TASK GOAL>
Word for word, the data below must be repeated in full; no picture is to be included.

Items from a dataset
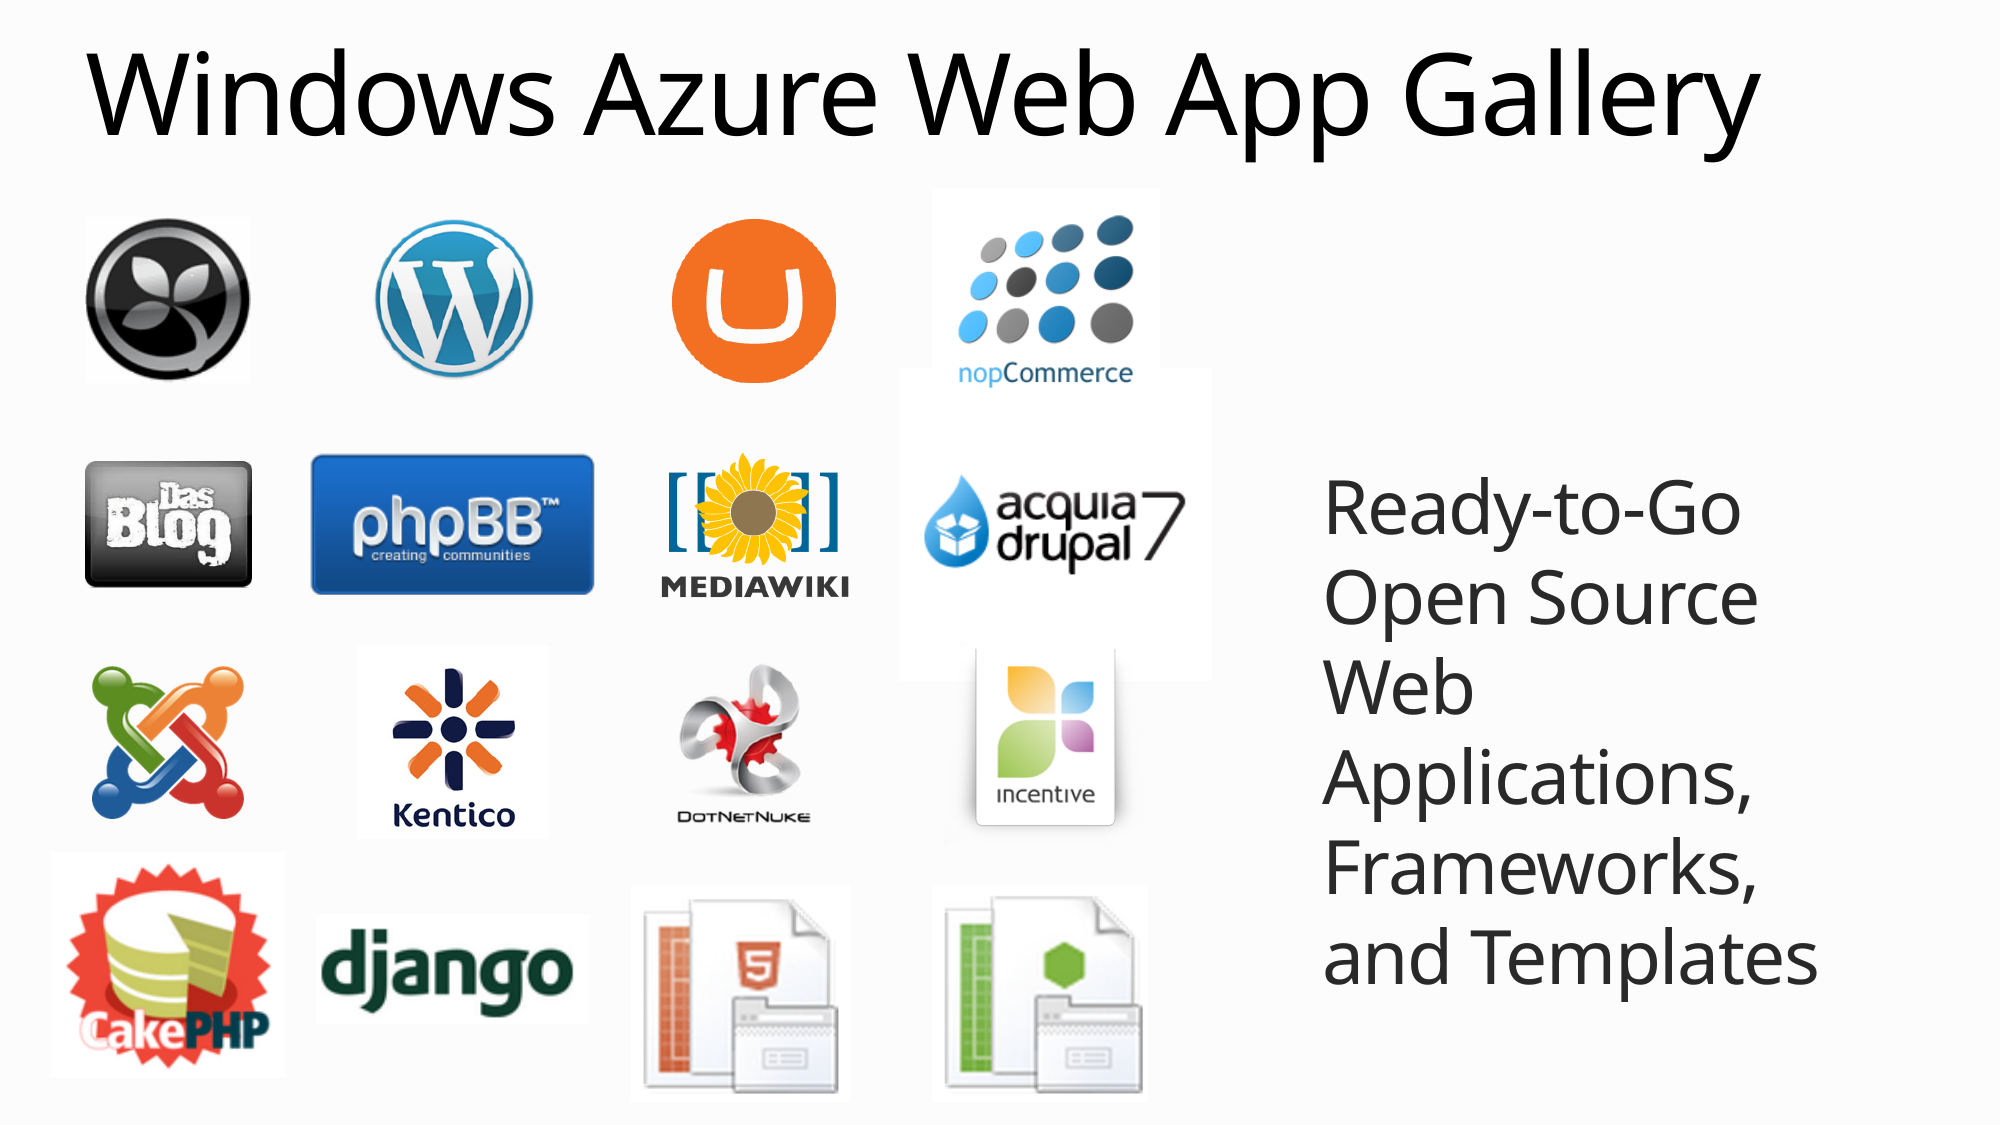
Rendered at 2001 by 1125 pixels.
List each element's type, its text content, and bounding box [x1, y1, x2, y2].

picture [662, 661, 825, 824]
picture [84, 216, 252, 384]
picture [659, 450, 850, 599]
picture [50, 852, 286, 1077]
picture [898, 187, 1212, 850]
picture [316, 914, 590, 1024]
picture [296, 216, 610, 839]
picture [932, 885, 1148, 1103]
picture [630, 885, 850, 1103]
picture [672, 219, 837, 383]
picture [84, 461, 252, 589]
text_box Ready-to-Go Open Source Web Applications, Frameworks, and Templates [1322, 459, 1915, 1000]
title Windows Azure Web App Gallery [85, 37, 1915, 164]
picture [91, 666, 244, 819]
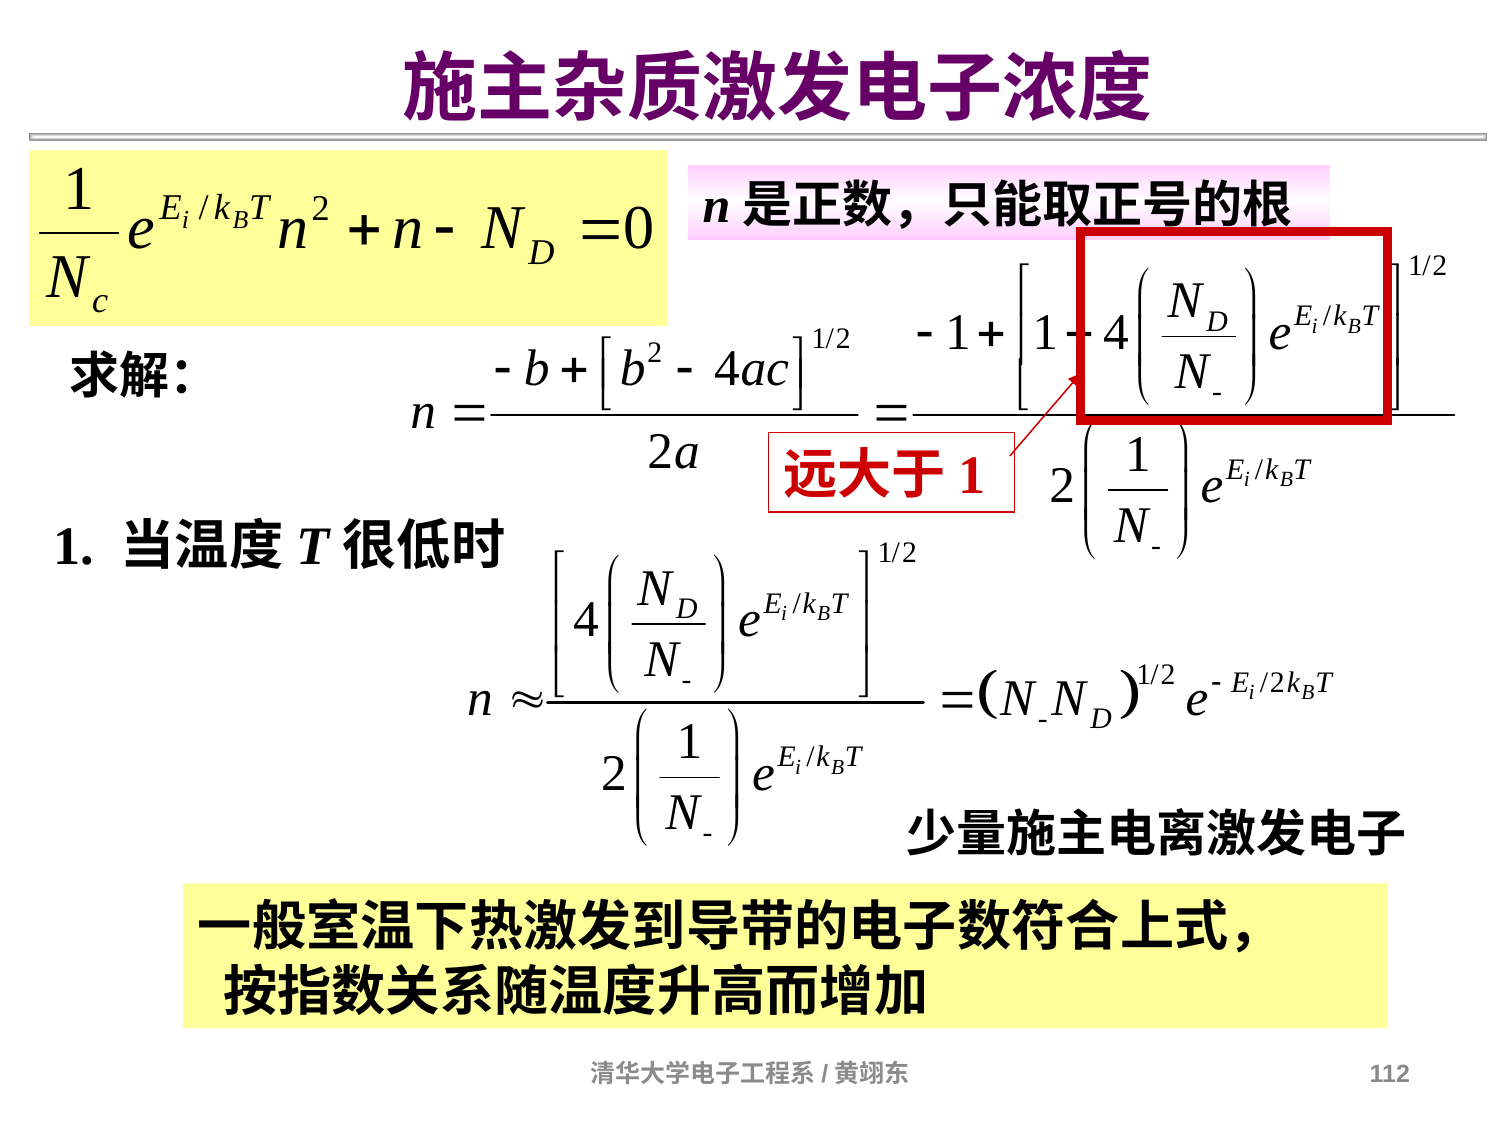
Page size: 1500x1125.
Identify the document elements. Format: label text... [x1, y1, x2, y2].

text_box n是正数，只能取正号的根 [687, 165, 1330, 240]
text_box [29, 149, 668, 327]
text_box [402, 243, 1464, 570]
text_box 一般室温下热激发到导带的电子数符合上式， 按指数关系随温度升高而增加 [183, 883, 1388, 1029]
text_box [459, 530, 1424, 870]
slide_number 112 [1074, 1042, 1425, 1103]
list 求解： [54, 336, 267, 436]
footer 清华大学电子工程系/黄翊东 [512, 1042, 988, 1103]
title 施主杂质激发电子浓度 [387, 20, 1500, 149]
text_box [29, 133, 1487, 141]
text_box 1. 当温度T很低时 [0, 503, 454, 583]
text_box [773, 231, 1388, 515]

OUTPUT FOR THIS TASK>
Rendered at 2001 by 1125 pixels.
List each element's type, its text content, and bounding box [x1, y1, x2, y2].

picture [662, 661, 825, 824]
picture [84, 216, 252, 384]
picture [659, 450, 850, 599]
picture [50, 852, 286, 1077]
picture [898, 187, 1212, 850]
picture [316, 914, 590, 1024]
picture [296, 216, 610, 839]
picture [932, 885, 1148, 1103]
picture [630, 885, 850, 1103]
picture [672, 219, 837, 383]
picture [84, 461, 252, 589]
text_box Ready-to-Go Open Source Web Applications, Frameworks, and Templates [1322, 459, 1915, 1000]
title Windows Azure Web App Gallery [85, 37, 1915, 164]
picture [91, 666, 244, 819]
Page size: 1500x1125.
Identify the document elements. Format: label text... [x1, y1, x2, y2].

text_box n是正数，只能取正号的根 [687, 165, 1330, 240]
text_box [29, 149, 668, 327]
text_box [402, 243, 1464, 570]
text_box 一般室温下热激发到导带的电子数符合上式， 按指数关系随温度升高而增加 [183, 883, 1388, 1029]
text_box [459, 530, 1424, 870]
slide_number 112 [1074, 1042, 1425, 1103]
list 求解： [54, 336, 267, 436]
footer 清华大学电子工程系/黄翊东 [512, 1042, 988, 1103]
title 施主杂质激发电子浓度 [387, 20, 1500, 149]
text_box [29, 133, 1487, 141]
text_box 1. 当温度T很低时 [0, 503, 454, 583]
text_box [773, 231, 1388, 515]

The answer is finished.